Das Canine Adenovirus Typ 1 (CAV-1) verursacht die Hepatitis contagiosa canis (HCC), eine ansteckende Viruserkrankung des Hundes. Das Virus befällt vor allem die Leber, kann jedoch auch andere Organe und Gewebe schädigen.
Besonders bei Welpen, jungen sowie ungeimpften oder unzureichend geimpften Hunden kann die Erkrankung schwer und in manchen Fällen lebensbedrohlich verlaufen.
🐕 Typische Symptome
Der Krankheitsverlauf kann sehr unterschiedlich sein. Mögliche Krankheitszeichen sind:
- 🌡️ Fieber
- 😴 Müdigkeit, Schwäche und Abgeschlagenheit
- 🍽️ Appetitlosigkeit
- 🤮 Erbrechen
- 💩 Durchfall
- 🤕 Bauchschmerzen
- 💧 vermehrter Durst
- 👁️ Veränderungen an den Augen
- 🩸 Blutungen oder Störungen der Blutgerinnung
- 🟡 in schweren Fällen Gelbfärbung der Schleimhäute
Bei sehr schweren Verläufen kann sich der Allgemeinzustand innerhalb kurzer Zeit deutlich verschlechtern.
🫀 Welche Organe können betroffen sein?
CAV-1 befällt insbesondere die Leber und die Blutgefäße. Darüber hinaus können unter anderem auch Nieren, Augen und andere Organe betroffen sein.
Eine bekannte mögliche Augenveränderung ist eine vorübergehende Trübung der Hornhaut, die umgangssprachlich auch als „Blue Eye“ bezeichnet wird.
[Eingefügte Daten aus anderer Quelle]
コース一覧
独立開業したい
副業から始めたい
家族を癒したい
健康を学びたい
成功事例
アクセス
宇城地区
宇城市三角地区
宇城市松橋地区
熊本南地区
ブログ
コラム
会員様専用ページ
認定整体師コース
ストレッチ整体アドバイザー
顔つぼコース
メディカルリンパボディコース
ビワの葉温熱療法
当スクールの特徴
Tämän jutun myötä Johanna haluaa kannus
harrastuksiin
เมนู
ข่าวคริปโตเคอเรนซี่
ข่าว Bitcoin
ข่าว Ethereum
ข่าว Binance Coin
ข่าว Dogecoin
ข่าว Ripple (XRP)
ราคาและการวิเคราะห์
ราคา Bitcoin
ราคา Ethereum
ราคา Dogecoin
🦠 Wie erfolgt die Ansteckung?
Infizierte Hunde können das Virus über verschiedene Körperausscheidungen und Sekrete verbreiten. Eine besondere Rolle spielt dabei der Urin.
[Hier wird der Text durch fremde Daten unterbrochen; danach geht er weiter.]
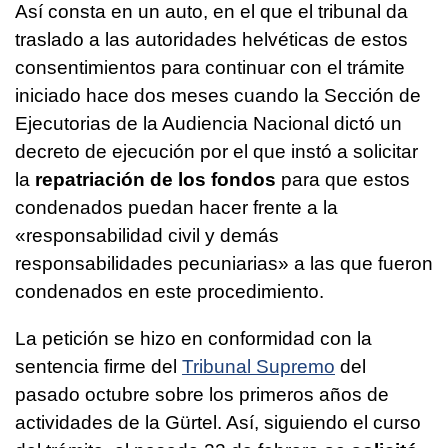
Así consta en un auto, en el que el tribunal da
traslado a las autoridades helvéticas de estos
consentimientos para continuar con el trámite
iniciado hace dos meses cuando la Sección de
Ejecutorias de la Audiencia Nacional dictó un
decreto de ejecución por el que instó a solicitar
la
repatriación de los fondos
para que estos
condenados puedan hacer frente a la
«responsabilidad civil y demás
responsabilidades pecuniarias» a las que fueron
condenados en este procedimiento.
La petición se hizo en conformidad con la
sentencia firme del
Tribunal Supremo
del
pasado octubre sobre los primeros años de
actividades de la Gürtel. Así, siguiendo el curso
Eine Ansteckung kann sowohl durch direkten Kontakt mit einem infizierten Tier als auch indirekt über kontaminierte Gegenstände, Näpfe oder Oberflächen erfolgen.
Das Virus kann außerhalb des Körpers vergleichsweise widerstandsfähig sein, weshalb bei einem Erkrankungsfall konsequente Hygienemaßnahmen wichtig sind.
⚠️ Bei Verdacht schnell handeln
Treten insbesondere bei einem jungen oder ungeimpften Hund Fieber, starke Schwäche, Erbrechen, Durchfall, Bauchschmerzen, Blutungen oder auffällige Veränderungen der Augen auf, sollte der Hund zeitnah tierärztlich untersucht werden.
Bei einem stark beeinträchtigten Allgemeinzustand oder deutlichen Blutungen ist eine sofortige tierärztliche Versorgung erforderlich.
🛡️ Impfung schützt
Die Vorbeugung durch eine konsequente Impfvorsorge spielt eine entscheidende Rolle.
Der Schutz gegen CAV-1 wird heute üblicherweise durch Impfstoffe gegen das eng verwandte Canine Adenovirus Typ 2 (CAV-2) erreicht. Dadurch kann ein Schutz gegen die Hepatitis contagiosa canis aufgebaut werden, ohne CAV-1 selbst als Impfvirus verwenden zu müssen.
❤️ Vorsorge ist besonders wichtig:
Impfschutz regelmäßig überprüfen, Hygiene beachten, Krankheitszeichen frühzeitig erkennen und bei einem Verdacht tierärztlichen Rat einholen.